The short shelf life of published crap is on our minds today, with HarperCollins signing up two books by His Highness the Prince of Wales (a groundbreaking call to protect the environment, plus a picture-book adaptation) while at the same time reportedly rejecting the first draft of Jerry Hall's tell-nothing memoir. And on our desk arrives a galley of the insightful 50th Law, by 48 Laws of Power guru Robert Greene — this time in collaboration with 50 Cent, whose brave accomplishments in brand building and crack dealing are stacked up alongside those of Frederick Douglass, Malcolm X, and Abraham Lincoln.
The publisher of The 50th Law is Robert Miller's HarperStudio, the pioneering little HarperCollins imprint that's meant to do an end run around sky-high advances without, apparently, improving the overall quality of published books. Witness their plan to publish two of the highlights of Friday's New York Times article on user-generated blogs turned books (linked to by Publishers Lunch under the headline "Timesworthy: Lazy Humor Books Based on Blogs of User-Generated Nonsense.") Postcards From Yo Momma and This Is Why You're Fat make The 50th Law look like The Prince (which is basically Greene's hope). [Correction: Postcards is actually published by Hyperion, not HarperStudio.]
Into this glut steps Jonathan Karp, publisher of Twelve — which only puts out twelve books a year on the assumption that too many publishers publish too much garbage. He's been flogging this mantra for a while, and today his column in Publishers Weekly offers "12 Steps to Better Book Publishing." Though he makes some sense — advocating for more decentralized control over marketing and acquisition and more streamlining elsewhere — he's a bit maniacal in his quest to tame the wild beast of unpredictable publishing. In his world, a small book of short stories by a major novelist would be consigned to Print-on-Demand, and even more people in publishing would be unemployed.
What's more, Karp is an imperfect messenger.
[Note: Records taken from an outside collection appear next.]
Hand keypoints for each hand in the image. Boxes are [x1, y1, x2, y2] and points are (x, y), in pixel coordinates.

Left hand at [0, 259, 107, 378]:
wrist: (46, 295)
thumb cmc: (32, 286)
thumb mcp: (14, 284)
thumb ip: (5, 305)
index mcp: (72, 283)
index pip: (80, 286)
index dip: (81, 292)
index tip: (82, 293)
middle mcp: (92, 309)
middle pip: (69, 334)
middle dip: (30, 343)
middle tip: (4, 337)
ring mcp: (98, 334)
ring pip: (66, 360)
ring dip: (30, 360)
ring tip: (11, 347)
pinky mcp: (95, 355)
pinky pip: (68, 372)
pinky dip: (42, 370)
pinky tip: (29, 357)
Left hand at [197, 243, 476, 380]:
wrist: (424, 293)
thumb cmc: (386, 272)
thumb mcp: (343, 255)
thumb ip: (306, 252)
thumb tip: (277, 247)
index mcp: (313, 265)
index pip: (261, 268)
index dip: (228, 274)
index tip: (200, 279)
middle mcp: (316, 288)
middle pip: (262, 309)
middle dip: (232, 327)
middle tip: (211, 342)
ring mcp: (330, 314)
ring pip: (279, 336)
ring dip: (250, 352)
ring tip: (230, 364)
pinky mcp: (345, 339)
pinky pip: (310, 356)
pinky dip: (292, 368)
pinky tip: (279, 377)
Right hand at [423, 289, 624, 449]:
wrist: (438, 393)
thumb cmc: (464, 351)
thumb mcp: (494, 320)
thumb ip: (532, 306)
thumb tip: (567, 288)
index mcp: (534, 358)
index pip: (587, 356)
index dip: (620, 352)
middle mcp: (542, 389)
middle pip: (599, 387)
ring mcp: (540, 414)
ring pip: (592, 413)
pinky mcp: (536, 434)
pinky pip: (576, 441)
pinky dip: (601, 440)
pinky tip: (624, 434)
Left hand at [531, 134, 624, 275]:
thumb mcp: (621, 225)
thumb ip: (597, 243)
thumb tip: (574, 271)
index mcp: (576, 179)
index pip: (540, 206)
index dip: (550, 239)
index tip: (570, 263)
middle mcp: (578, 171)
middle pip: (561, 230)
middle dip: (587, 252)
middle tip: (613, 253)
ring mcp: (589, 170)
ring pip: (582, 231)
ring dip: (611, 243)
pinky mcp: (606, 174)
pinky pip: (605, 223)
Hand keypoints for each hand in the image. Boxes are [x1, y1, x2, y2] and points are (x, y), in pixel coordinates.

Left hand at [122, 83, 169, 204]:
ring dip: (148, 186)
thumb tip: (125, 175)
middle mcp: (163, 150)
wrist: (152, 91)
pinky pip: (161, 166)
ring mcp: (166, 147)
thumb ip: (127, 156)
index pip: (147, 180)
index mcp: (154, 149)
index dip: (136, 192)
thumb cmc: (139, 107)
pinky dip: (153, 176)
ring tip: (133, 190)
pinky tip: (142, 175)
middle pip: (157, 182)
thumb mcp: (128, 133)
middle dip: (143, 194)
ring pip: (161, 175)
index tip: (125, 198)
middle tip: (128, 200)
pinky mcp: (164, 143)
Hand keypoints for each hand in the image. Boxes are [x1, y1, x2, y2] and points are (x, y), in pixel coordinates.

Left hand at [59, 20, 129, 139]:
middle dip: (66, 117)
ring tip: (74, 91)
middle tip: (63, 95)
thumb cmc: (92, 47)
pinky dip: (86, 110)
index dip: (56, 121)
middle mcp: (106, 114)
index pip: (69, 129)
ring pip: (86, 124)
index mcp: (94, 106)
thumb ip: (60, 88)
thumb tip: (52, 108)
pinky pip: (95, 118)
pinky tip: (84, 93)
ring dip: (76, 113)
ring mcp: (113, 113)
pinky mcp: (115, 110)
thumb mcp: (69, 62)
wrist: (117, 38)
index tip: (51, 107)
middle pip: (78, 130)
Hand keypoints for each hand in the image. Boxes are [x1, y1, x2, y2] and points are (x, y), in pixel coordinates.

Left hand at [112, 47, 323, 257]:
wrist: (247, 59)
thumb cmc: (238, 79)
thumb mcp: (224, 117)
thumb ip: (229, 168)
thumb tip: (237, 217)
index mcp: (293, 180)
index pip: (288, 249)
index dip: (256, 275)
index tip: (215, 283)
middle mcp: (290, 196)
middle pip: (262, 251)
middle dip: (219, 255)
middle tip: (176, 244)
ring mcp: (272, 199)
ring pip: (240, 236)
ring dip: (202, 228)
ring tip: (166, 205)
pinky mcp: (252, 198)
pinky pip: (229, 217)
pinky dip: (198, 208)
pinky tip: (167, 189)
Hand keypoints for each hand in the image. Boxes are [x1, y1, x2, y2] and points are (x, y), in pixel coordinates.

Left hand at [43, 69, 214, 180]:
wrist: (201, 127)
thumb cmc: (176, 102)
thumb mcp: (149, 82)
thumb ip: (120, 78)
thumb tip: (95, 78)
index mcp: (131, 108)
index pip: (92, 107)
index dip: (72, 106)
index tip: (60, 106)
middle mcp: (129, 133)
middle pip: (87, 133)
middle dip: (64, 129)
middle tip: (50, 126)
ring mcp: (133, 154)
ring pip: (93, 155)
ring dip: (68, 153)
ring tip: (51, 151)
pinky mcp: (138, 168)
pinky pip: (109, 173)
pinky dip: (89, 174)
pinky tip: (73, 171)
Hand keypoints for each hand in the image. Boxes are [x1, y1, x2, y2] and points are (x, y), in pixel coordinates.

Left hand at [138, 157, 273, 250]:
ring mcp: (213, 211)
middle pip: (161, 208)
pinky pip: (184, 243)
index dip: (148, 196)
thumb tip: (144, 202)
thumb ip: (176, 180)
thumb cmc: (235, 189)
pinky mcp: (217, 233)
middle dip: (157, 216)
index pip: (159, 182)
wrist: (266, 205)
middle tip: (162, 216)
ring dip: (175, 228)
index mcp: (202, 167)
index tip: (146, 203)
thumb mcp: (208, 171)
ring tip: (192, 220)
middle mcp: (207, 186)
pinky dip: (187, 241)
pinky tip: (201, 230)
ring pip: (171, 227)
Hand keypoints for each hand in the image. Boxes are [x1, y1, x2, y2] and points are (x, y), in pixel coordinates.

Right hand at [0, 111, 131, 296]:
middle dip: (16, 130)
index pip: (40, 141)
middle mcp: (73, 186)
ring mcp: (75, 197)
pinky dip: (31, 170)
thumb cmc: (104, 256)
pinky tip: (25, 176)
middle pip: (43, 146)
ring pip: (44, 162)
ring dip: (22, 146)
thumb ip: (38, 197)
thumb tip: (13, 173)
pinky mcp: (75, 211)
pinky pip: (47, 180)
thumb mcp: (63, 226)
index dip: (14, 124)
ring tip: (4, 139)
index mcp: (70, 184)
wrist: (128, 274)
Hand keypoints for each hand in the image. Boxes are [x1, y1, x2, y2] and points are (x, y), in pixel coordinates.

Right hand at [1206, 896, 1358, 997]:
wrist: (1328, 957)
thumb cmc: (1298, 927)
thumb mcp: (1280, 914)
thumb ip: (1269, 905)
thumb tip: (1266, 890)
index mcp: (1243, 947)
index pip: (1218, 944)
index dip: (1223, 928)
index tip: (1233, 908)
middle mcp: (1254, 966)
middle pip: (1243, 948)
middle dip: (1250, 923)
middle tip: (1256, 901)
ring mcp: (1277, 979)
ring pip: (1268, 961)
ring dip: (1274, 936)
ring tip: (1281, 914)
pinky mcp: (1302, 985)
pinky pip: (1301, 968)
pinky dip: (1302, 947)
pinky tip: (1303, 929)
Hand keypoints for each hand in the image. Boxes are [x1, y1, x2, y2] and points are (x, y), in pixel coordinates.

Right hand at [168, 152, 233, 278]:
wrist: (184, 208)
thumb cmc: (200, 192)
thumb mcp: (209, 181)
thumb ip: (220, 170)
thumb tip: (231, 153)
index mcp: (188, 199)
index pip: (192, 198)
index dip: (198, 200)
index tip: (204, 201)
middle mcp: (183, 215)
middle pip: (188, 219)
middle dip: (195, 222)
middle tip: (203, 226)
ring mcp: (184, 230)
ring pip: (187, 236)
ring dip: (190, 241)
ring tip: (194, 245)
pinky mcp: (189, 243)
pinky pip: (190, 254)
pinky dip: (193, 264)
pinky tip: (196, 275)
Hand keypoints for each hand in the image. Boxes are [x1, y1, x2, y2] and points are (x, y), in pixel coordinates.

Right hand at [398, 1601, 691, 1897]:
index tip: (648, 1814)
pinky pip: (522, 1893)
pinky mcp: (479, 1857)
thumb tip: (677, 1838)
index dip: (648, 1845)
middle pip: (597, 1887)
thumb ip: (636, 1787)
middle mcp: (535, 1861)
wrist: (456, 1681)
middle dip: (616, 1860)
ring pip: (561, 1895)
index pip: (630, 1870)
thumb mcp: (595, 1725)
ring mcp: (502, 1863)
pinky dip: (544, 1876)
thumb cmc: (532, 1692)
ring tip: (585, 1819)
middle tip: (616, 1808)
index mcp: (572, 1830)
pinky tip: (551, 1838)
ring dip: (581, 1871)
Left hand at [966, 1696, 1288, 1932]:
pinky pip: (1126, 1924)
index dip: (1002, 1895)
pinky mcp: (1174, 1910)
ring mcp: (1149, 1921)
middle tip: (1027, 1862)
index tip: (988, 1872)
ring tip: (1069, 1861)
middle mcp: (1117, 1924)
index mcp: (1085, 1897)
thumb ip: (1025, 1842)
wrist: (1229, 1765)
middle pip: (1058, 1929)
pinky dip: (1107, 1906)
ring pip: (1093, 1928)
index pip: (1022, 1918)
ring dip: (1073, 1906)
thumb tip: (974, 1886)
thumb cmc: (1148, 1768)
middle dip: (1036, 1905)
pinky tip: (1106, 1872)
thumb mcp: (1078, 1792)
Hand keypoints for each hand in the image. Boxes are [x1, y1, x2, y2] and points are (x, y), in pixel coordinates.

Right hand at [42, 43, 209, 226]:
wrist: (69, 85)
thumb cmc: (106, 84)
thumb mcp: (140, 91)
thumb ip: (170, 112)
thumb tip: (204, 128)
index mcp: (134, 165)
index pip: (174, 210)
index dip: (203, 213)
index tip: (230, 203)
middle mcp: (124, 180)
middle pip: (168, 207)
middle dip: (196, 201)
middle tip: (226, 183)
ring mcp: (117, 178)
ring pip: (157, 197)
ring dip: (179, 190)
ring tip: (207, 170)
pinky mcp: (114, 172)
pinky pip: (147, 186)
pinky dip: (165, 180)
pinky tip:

He begins his column with a stroll through his neighborhood bookstore, unearthing such horrors as a probing history of the potato, a coffee-table book on vibrators, and The Purity Myth: How America's Obsession With Virginity Is Hurting Young Women. ("Who exactly is the audience for this book? Self-hating virgins?") Left out of the story are his own carefully curated books, including a collection of essays on women's first periods (My Little Red Book), The Liar in Your Life, and Seven: The Number for Happiness, Love, and Success. These books may or may not be less disposable than a history of the potato. It's easy to put down the competition, but the truth is that one man's gold is another man's crap. Karp is right in the sense that both commodities lose value when there's too much of it around.